Here’s a breakdown of the code’s key steps and considerations, incorporating insights from the previous feedback:

1. Data Preparation:

  • Splitting: Divides data into training (70%) and testing (30%) sets for model development and evaluation.
  • Class Weights: Calculates sample weights based on class imbalance, giving more importance to minority classes during training ({0: 1, 1: 3, 2: 3}).
  • ADASYN Oversampling: Addresses class imbalance using ADASYN, a technique that generates synthetic samples for minority classes, potentially enhancing model performance for those classes.
  • Sample Weights: Computes sample weights for the resampled data, ensuring correct application of weights even after oversampling.
  • Feature Scaling: Standardizes features using StandardScaler, often improving model accuracy and convergence.
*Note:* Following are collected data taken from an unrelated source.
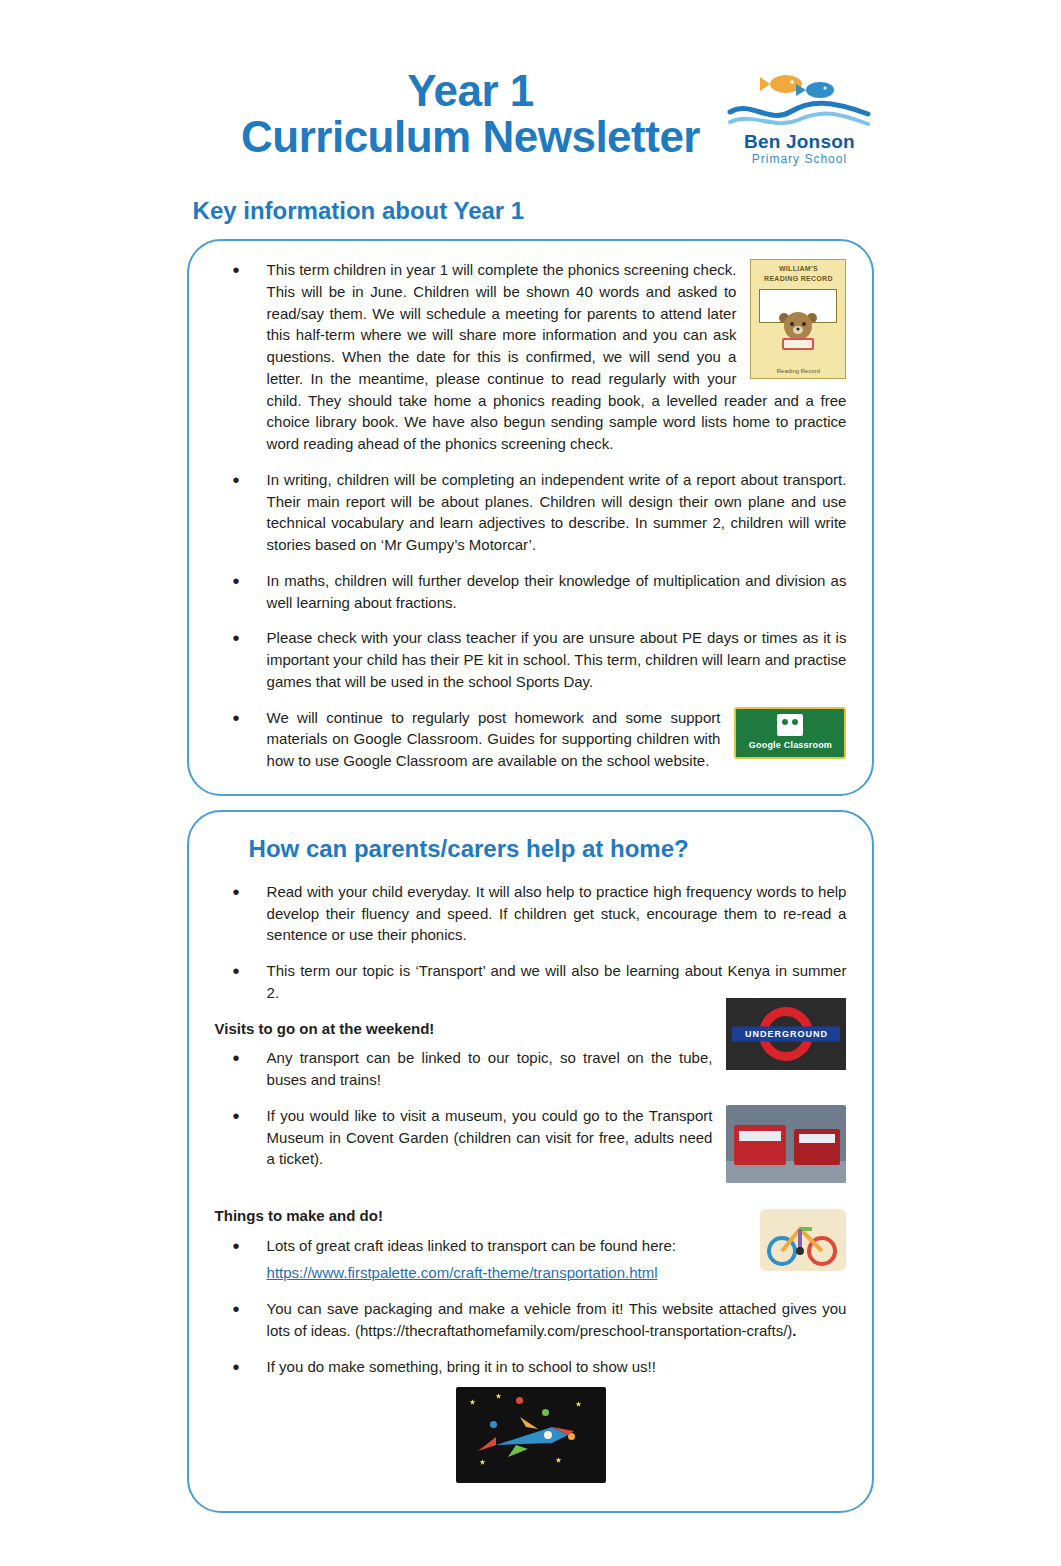Year 1
Curriculum Newsletter
Ben Jonson Primary School
Key information about Year 1
WILLIAM'S
READING RECORD
Reading Record
This term children in year 1 will complete the phonics screening check. This will be in June. Children will be shown 40 words and asked to read/say them. We will schedule a meeting for parents to attend later this half-term where we will share more information and you can ask questions. When the date for this is confirmed, we will send you a letter. In the meantime, please continue to read regularly with your child. They should take home a phonics reading book, a levelled reader and a free choice library book. We have also begun sending sample word lists home to practice word reading ahead of the phonics screening check.
In writing, children will be completing an independent write of a report about transport. Their main report will be about planes. Children will design their own plane and use technical vocabulary and learn adjectives to describe. In summer 2, children will write stories based on ‘Mr Gumpy’s Motorcar’.
In maths, children will further develop their knowledge of multiplication and division as well learning about fractions.
Please check with your class teacher if you are unsure about PE days or times as it is important your child has their PE kit in school. This term, children will learn and practise games that will be used in the school Sports Day.
Google Classroom
We will continue to regularly post homework and some support materials on Google Classroom. Guides for supporting children with how to use Google Classroom are available on the school website.
How can parents/carers help at home?
Read with your child everyday. It will also help to practice high frequency words to help develop their fluency and speed. If children get stuck, encourage them to re-read a sentence or use their phonics.
This term our topic is ‘Transport’ and we will also be learning about Kenya in summer 2.
UNDERGROUND
Visits to go on at the weekend!
Any transport can be linked to our topic, so travel on the tube, buses and trains!
If you would like to visit a museum, you could go to the Transport Museum in Covent Garden (children can visit for free, adults need a ticket).
Things to make and do!
Lots of great craft ideas linked to transport can be found here:
https://www.firstpalette.com/craft-theme/transportation.html
You can save packaging and make a vehicle from it! This website attached gives you lots of ideas. (https://thecraftathomefamily.com/preschool-transportation-crafts/).
If you do make something, bring it in to school to show us!!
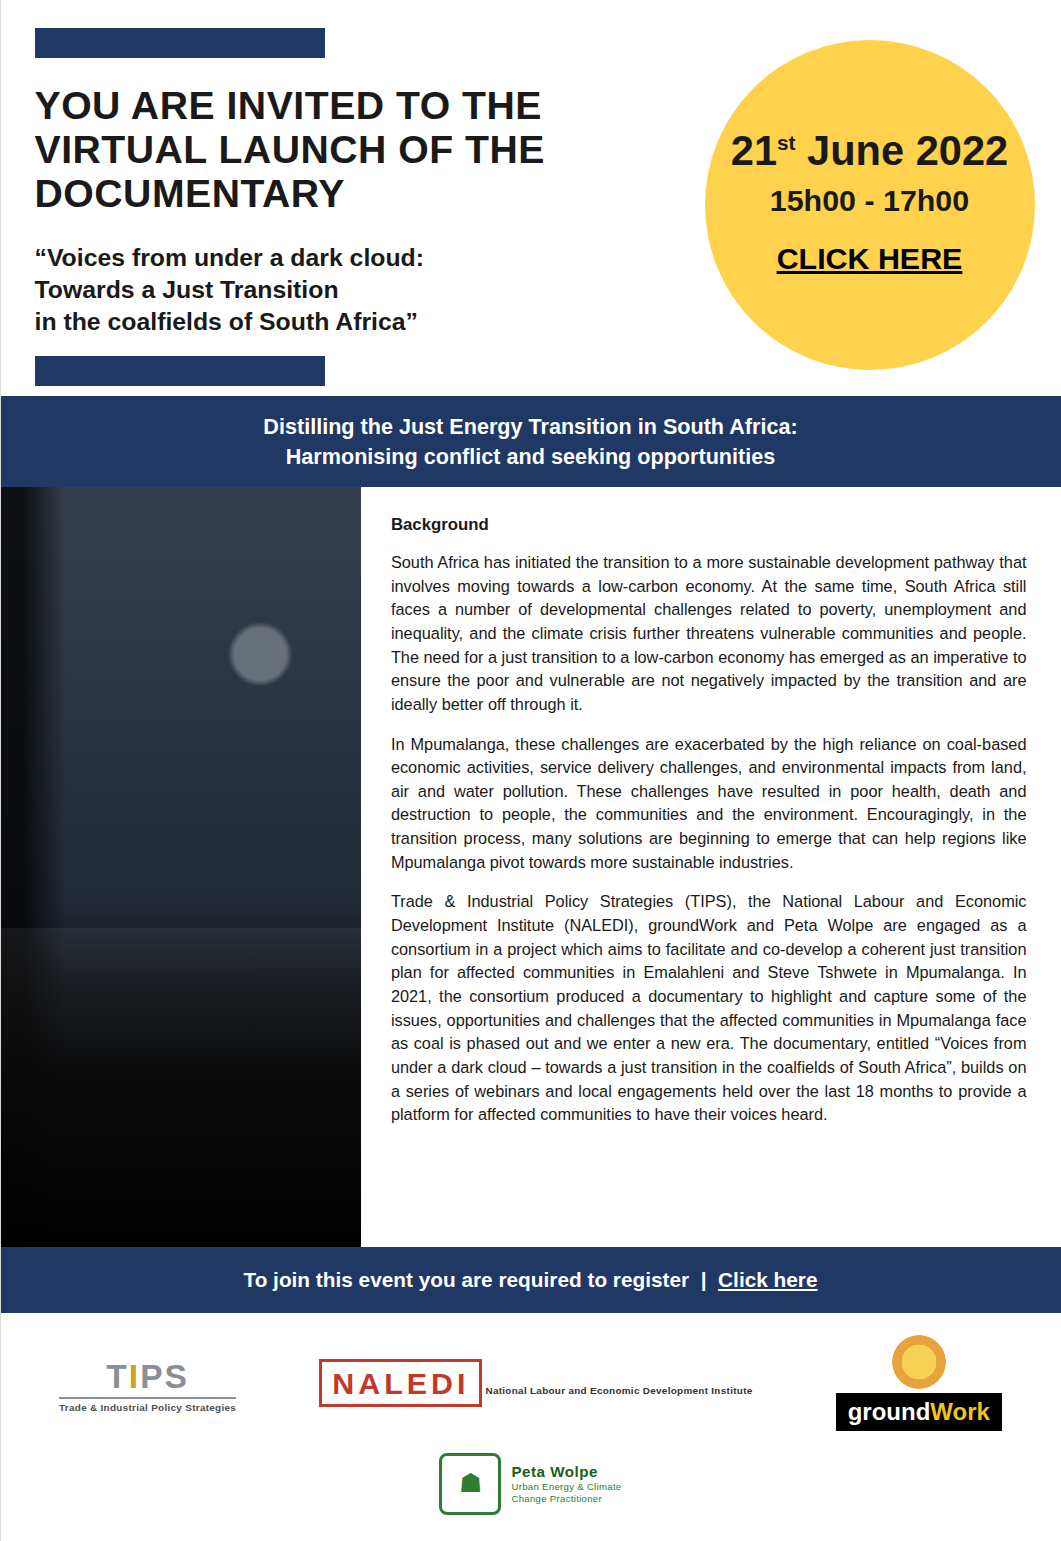You are invited to the virtual launch of the documentary
“Voices from under a dark cloud:
Towards a Just Transition
in the coalfields of South Africa”
21st June 2022
15h00 - 17h00
Click here
Distilling the Just Energy Transition in South Africa:
Harmonising conflict and seeking opportunities
Background
South Africa has initiated the transition to a more sustainable development pathway that involves moving towards a low-carbon economy. At the same time, South Africa still faces a number of developmental challenges related to poverty, unemployment and inequality, and the climate crisis further threatens vulnerable communities and people. The need for a just transition to a low-carbon economy has emerged as an imperative to ensure the poor and vulnerable are not negatively impacted by the transition and are ideally better off through it.
In Mpumalanga, these challenges are exacerbated by the high reliance on coal-based economic activities, service delivery challenges, and environmental impacts from land, air and water pollution. These challenges have resulted in poor health, death and destruction to people, the communities and the environment. Encouragingly, in the transition process, many solutions are beginning to emerge that can help regions like Mpumalanga pivot towards more sustainable industries.
Trade & Industrial Policy Strategies (TIPS), the National Labour and Economic Development Institute (NALEDI), groundWork and Peta Wolpe are engaged as a consortium in a project which aims to facilitate and co-develop a coherent just transition plan for affected communities in Emalahleni and Steve Tshwete in Mpumalanga. In 2021, the consortium produced a documentary to highlight and capture some of the issues, opportunities and challenges that the affected communities in Mpumalanga face as coal is phased out and we enter a new era. The documentary, entitled “Voices from under a dark cloud – towards a just transition in the coalfields of South Africa”, builds on a series of webinars and local engagements held over the last 18 months to provide a platform for affected communities to have their voices heard.
To join this event you are required to register | Click here
TIPS Trade & Industrial Policy Strategies
NALEDI National Labour and Economic Development Institute
groundWork
☗ Peta Wolpe
Urban Energy & Climate
Change Practitioner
2. Model Building and Training:

  • XGBoost Classifier: Initializes an XGBoostClassifier with specified hyperparameters for model complexity, regularization, and learning behavior.
  • Training: Fits the model to the resampled training data, incorporating both oversampling and sample weights to address class imbalance effectively.

3. Evaluation:

  • Predictions: Generates predictions on both the training and test sets using the trained model.
  • Classification Reports: Prints detailed performance metrics (precision, recall, F1-score, support) for each class, allowing in-depth analysis of model performance across classes.
  • Confusion Matrices: Visualizes correct and incorrect predictions, highlighting areas for potential improvement.
XGBoost Classifier after hyperoptimization and re sampling but without class_weights for train and test data
XGBoost Classifier after hyper optimization and re sampling but with class_weights for train data
XGBoost Classifier after hyperoptimization and re sampling but with class_weights for test data

After hyper optmization , after adding re-sampling technique, after adding class_eights for those which had low data, then running the model with XGBoostClassifier , we have got not so impressive result, though model performance improved , though we were able to reduce 0’s accuracy and precision , diverted it towards 1’s and 2’s, yet we got lower accuracy as low as 21% on overall data when model had ran.

XGBoost Classifier after hyperoptimization and re sampling but with class_weights for entire data

There is a poor performance for class 1 and not good result for entire accuracy that staging at 21% only. We will try to implement further with LSTM and check if any chances of improvement araises.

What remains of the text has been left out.